When this impulse first occurred, I was astonished by the fluidity of her speech. On leaving our room, I left Rosa to wait with the doorman until the driver came to pick her up. Suddenly, Rosa started to ask about his personal life: if he was married, if he was studying, where he lived…. Then she started telling her own story of being a candy seller at Central do Brasil (Central Station). She narrated even the minutiae: what kinds of sweets she sold and how she prepared them, the route she took to go to Central…. Three more times, Rosa completed this ritual exchange of stories with her interlocutors. Rosa became immersed in space and, simultaneously, plunged into the temporal flow of her story. Space opened up to time and expanded her universe of exchanges with the world as other [com o mundo outro]. Before Rosa came to live in a residence managed by EAT, which would have allowed her to continue her work, pneumonia brought short her life. I know that repeated psychotic crises of a catatonic nature do not lead to definitive paralysis of the lower limbs.

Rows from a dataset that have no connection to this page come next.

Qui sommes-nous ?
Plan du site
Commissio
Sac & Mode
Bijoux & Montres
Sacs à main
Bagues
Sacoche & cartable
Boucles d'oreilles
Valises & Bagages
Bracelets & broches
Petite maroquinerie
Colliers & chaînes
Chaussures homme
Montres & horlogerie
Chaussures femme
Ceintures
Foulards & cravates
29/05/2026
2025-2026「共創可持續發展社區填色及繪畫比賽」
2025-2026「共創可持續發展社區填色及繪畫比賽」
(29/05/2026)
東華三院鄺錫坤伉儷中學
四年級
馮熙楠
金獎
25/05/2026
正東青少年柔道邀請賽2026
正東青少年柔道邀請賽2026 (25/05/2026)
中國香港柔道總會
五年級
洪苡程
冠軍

Probably the series of electroshocks, which in the years of Rosa's hospitalizations were the standard treatment for her crises, caused or aggravated previously unidentified injuries that left her in a wheelchair and produced weaknesses that led to her death.

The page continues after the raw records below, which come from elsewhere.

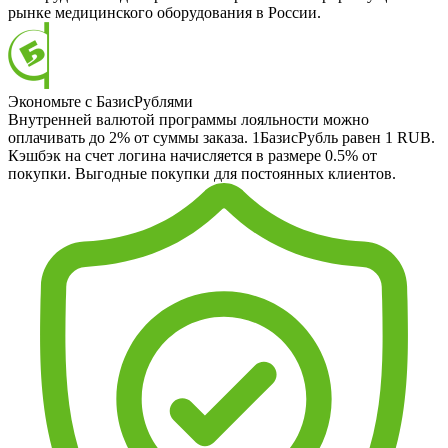
рынке медицинского оборудования в России.
Экономьте с БазисРублями
Внутренней валютой программы лояльности можно
оплачивать до 2% от суммы заказа. 1БазисРубль равен 1 RUB.
Кэшбэк на счет логина начисляется в размере 0.5% от
покупки. Выгодные покупки для постоянных клиентов.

This history of Rosa counterposes two bodily approaches: electroshock and the reconstruction of the body through the touch objects of a particular sensoriality. In this confrontation, I refuse value judgments as if they were opposing elements, although they imply underlying, contrary ideologies. While writing this text, I remembered the work we did with a woman with severe delusional anorexia. I participated, using the touch of Objetos relacionais, in parallel and simultaneous to three other clinical treatments—including a series of electroshocks—without conflict. The therapeutic practices were mere instruments within a larger life-saving project. What I question in the history of Rosa is the moment and the way in which the electroshock was proposed. Why was such an incisive, reductionist, and dangerous approach the first choice, with claims to be the exclusive one? This technicist reductionism, always in vogue in authoritarian moments of the country's social life, brings with it another reductionism: the search by the forces of medical hegemony for practical methods of control over the clinic, understood as the ethics of the encounter—singular and plural, as the exercise of freedom should be. I do not believe an enduring way out of psychological suffering can be found when the proposal is, a priori, the efficiency of the [treatment's] relationship with a machine.

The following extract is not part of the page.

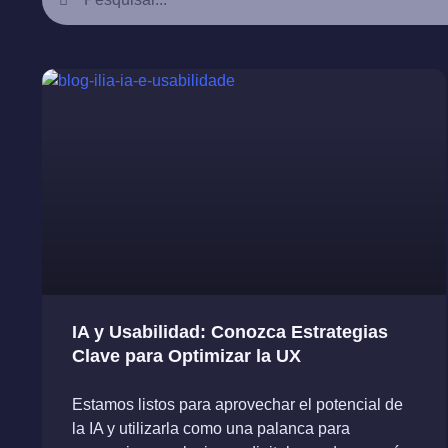
IA y Usabilidad: Conozca Estrategias
Clave para Optimizar la UX
Estamos listos para aprovechar el potencial de
la IA y utilizarla como una palanca para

Translator's note: The Justice department ordered Wanderley to visit Júlio because he had not left his house for years, allowing only his mother to deliver his food. For more on Júlio, see Lula Wanderley, No silêncio que as palavras guardam: O sofrimento psíquico, o Objeto Relacionai de Lygia Clark e as paixões do corpo, ed. Kaira M. Cabañas (São Paulo: n-i edições, 2021), 60.
Translator's note: Espaço Aberto ao Tempo is a transdisciplinary space that Wanderley created in 1988 as part of his search for new ways of caring for individuals who experience psychic suffering. EAT is located on the grounds of the Instituto Municipal Nise da Silveira (formerly the Centro Psiquiátrico Nacional Pedro II) in the neighborhood of Engenho de Dentro in Rio de Janeiro, Brazil.